BEGIN

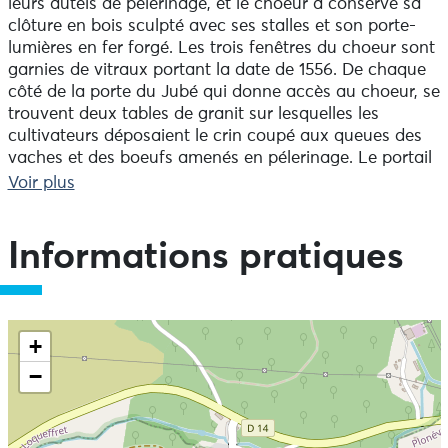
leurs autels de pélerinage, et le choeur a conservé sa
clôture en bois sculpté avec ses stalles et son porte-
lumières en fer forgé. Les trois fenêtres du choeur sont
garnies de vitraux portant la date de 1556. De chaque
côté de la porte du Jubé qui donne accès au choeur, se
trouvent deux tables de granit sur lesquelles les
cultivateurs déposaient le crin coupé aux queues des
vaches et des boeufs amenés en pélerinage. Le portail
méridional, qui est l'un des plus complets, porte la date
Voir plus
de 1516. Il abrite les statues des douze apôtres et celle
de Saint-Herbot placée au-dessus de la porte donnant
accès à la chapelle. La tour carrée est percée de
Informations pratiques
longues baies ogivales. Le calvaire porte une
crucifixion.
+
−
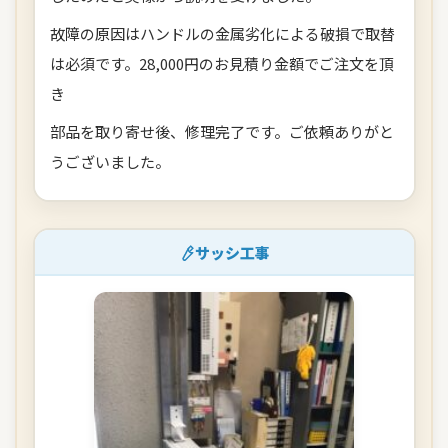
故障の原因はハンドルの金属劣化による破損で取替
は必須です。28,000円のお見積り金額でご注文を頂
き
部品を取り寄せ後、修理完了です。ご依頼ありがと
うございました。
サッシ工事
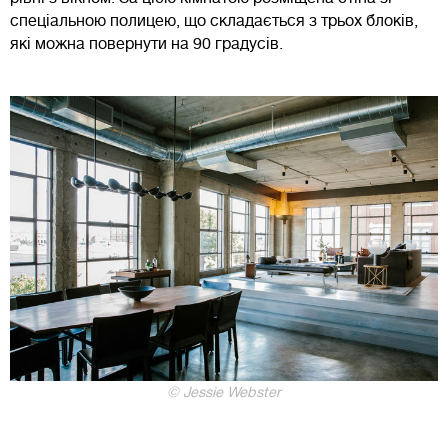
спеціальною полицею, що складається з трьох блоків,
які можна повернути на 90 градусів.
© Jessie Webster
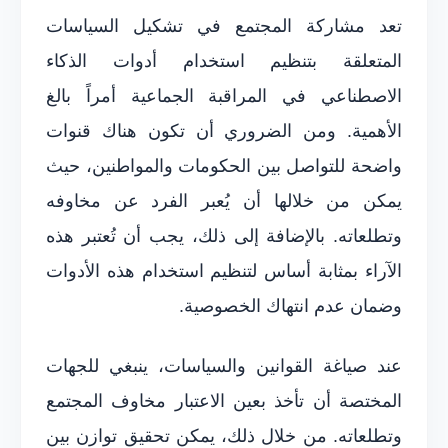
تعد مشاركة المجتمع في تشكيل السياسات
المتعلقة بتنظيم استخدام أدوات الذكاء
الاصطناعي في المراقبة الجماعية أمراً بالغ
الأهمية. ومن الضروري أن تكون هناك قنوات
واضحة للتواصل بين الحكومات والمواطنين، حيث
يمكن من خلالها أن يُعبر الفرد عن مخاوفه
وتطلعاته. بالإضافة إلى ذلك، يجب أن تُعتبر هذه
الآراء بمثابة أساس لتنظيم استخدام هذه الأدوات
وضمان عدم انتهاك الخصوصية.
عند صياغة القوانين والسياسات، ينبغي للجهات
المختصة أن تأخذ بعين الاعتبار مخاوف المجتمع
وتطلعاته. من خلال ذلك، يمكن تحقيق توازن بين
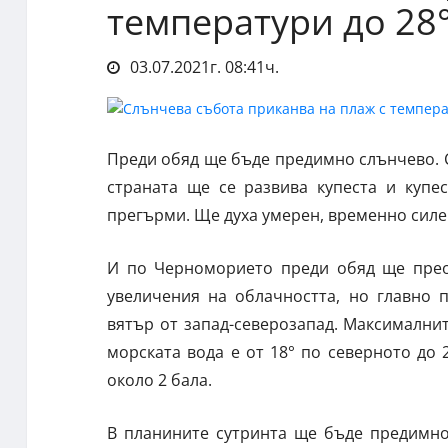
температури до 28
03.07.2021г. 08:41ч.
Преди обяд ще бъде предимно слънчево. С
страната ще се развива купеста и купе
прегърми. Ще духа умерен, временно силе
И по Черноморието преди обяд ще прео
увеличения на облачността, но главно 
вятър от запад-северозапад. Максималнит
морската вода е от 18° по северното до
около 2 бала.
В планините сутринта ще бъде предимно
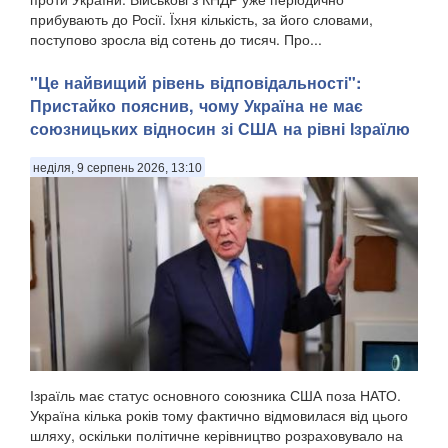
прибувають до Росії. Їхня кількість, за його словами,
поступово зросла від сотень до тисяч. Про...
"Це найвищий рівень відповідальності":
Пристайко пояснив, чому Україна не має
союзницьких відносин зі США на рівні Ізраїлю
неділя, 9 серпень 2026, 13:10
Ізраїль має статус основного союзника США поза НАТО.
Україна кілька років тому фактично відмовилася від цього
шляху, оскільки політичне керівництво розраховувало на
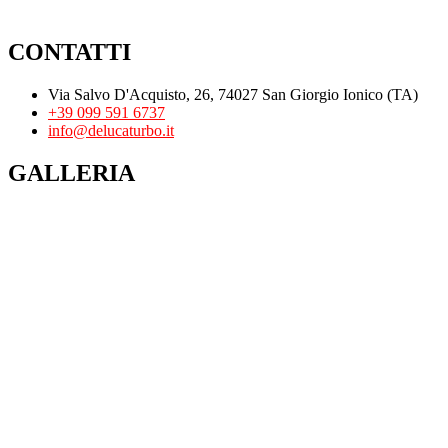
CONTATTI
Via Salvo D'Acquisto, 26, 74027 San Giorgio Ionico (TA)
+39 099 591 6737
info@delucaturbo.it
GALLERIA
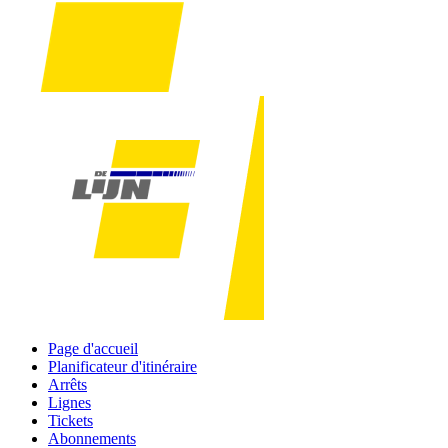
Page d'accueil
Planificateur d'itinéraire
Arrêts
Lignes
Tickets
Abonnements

END
BEGIN

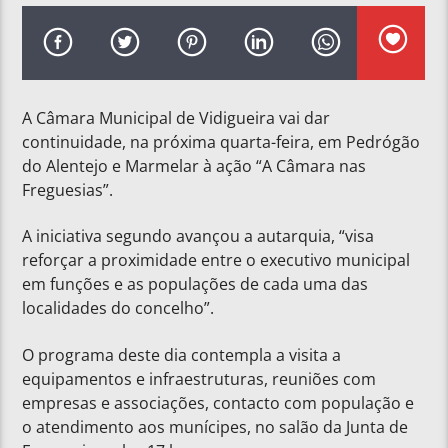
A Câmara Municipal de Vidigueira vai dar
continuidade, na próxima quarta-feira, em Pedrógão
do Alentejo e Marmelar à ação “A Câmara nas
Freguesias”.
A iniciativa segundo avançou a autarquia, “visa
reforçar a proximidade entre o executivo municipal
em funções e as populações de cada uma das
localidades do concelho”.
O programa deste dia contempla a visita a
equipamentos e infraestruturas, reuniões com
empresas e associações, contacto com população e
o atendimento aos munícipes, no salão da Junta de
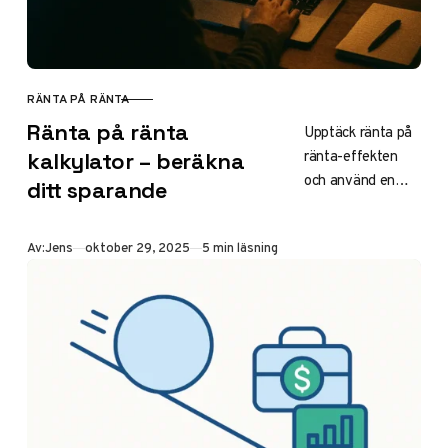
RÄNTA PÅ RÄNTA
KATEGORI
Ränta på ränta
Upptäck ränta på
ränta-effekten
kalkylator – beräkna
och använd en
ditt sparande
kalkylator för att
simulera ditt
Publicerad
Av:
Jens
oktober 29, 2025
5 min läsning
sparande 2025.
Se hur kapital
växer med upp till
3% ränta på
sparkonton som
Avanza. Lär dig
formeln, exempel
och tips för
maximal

END
BEGIN

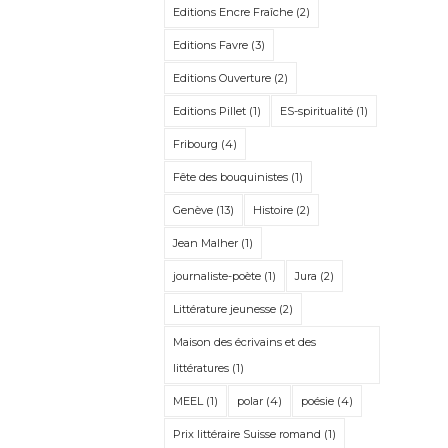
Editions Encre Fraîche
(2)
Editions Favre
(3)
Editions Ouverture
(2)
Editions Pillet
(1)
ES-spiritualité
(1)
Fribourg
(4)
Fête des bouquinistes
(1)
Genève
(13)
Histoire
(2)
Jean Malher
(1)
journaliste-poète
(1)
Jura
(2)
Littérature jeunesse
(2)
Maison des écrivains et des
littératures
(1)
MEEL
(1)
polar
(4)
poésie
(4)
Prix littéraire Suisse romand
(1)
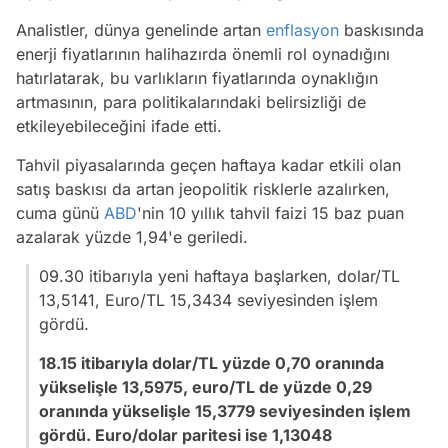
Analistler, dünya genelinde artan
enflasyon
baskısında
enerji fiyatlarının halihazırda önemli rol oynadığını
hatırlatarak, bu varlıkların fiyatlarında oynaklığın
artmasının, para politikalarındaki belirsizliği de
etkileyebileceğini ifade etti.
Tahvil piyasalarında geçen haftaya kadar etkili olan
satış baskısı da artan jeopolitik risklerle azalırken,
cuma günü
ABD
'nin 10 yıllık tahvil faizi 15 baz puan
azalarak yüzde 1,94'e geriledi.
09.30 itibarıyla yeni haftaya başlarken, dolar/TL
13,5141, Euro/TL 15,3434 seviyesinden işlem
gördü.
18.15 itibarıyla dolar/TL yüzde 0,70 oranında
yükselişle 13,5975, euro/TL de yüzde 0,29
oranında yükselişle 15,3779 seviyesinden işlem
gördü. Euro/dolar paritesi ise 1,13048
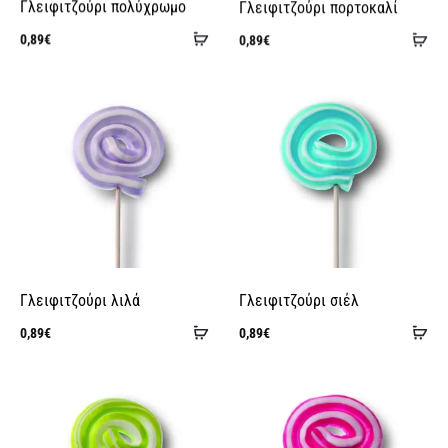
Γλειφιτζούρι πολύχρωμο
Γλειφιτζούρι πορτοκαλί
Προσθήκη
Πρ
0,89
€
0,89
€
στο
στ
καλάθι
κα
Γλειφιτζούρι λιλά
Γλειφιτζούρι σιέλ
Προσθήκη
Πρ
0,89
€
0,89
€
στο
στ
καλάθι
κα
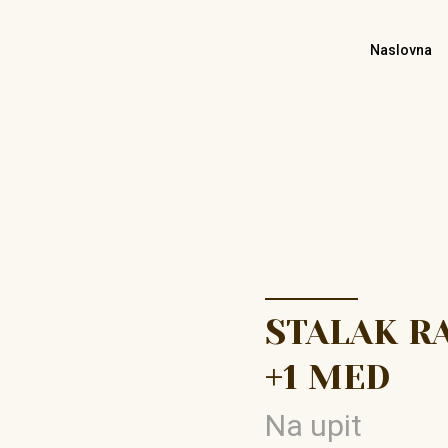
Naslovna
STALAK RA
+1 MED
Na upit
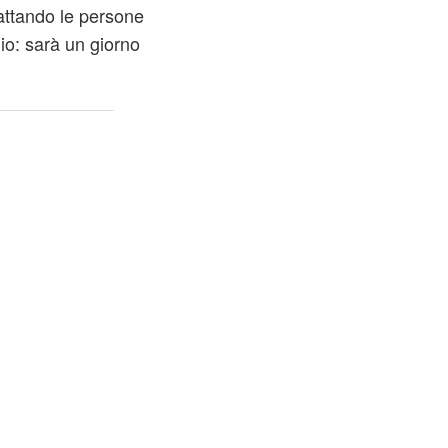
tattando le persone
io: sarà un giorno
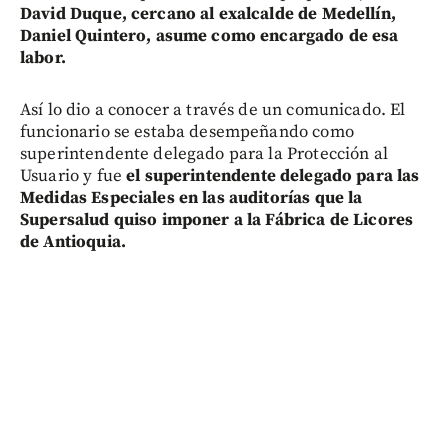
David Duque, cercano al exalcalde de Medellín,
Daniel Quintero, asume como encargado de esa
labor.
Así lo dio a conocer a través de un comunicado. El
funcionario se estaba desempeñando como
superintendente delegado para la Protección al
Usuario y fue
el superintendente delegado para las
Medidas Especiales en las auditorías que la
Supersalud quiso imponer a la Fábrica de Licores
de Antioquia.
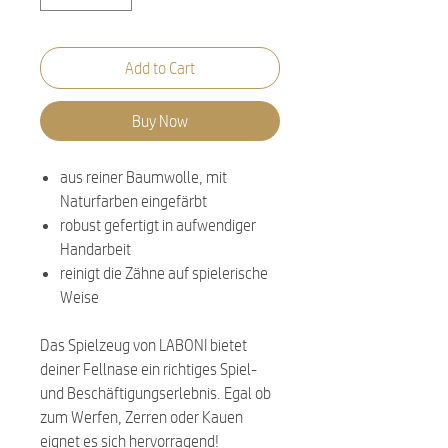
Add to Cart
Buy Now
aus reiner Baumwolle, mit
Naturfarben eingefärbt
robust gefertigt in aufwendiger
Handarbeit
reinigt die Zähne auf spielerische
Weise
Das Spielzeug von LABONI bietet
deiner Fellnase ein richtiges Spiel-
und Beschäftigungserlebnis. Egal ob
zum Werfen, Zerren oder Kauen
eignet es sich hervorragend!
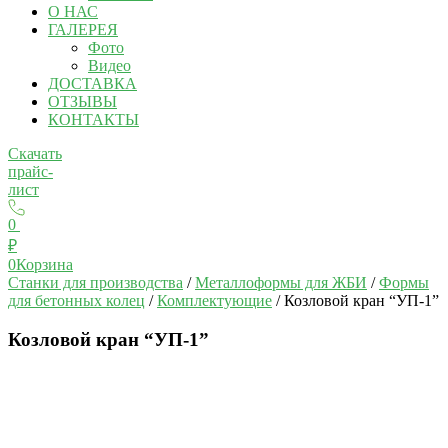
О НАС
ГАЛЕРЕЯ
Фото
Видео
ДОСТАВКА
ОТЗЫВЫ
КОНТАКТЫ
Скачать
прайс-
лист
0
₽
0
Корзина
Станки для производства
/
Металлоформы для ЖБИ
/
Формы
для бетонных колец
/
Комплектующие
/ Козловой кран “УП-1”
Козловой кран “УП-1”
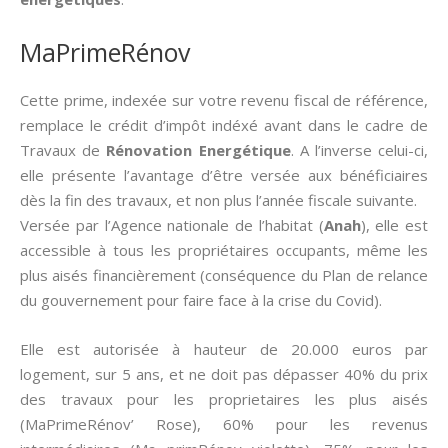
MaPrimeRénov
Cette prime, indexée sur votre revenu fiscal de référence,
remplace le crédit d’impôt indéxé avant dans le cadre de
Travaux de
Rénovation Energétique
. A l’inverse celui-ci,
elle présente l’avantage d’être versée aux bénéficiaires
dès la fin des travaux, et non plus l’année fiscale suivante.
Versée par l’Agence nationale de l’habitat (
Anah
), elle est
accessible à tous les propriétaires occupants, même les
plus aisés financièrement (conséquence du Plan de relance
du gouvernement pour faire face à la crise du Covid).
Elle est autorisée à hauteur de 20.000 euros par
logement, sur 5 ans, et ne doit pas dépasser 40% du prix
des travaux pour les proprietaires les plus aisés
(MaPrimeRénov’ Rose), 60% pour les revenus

END

• WHAT IS BEING ASKED:
Print only what lies in the material above starting at the line with "remplace le crédit" and ending at the line with "du gouvernement pour", every line exactly as given.

• EXERCISE ANSWER:
remplace le crédit d’impôt indéxé avant dans le cadre de
Travaux de
Rénovation Energétique
. A l’inverse celui-ci,
elle présente l’avantage d’être versée aux bénéficiaires
dès la fin des travaux, et non plus l’année fiscale suivante.
Versée par l’Agence nationale de l’habitat (
Anah
), elle est
accessible à tous les propriétaires occupants, même les
plus aisés financièrement (conséquence du Plan de relance
du gouvernement pour faire face à la crise du Covid).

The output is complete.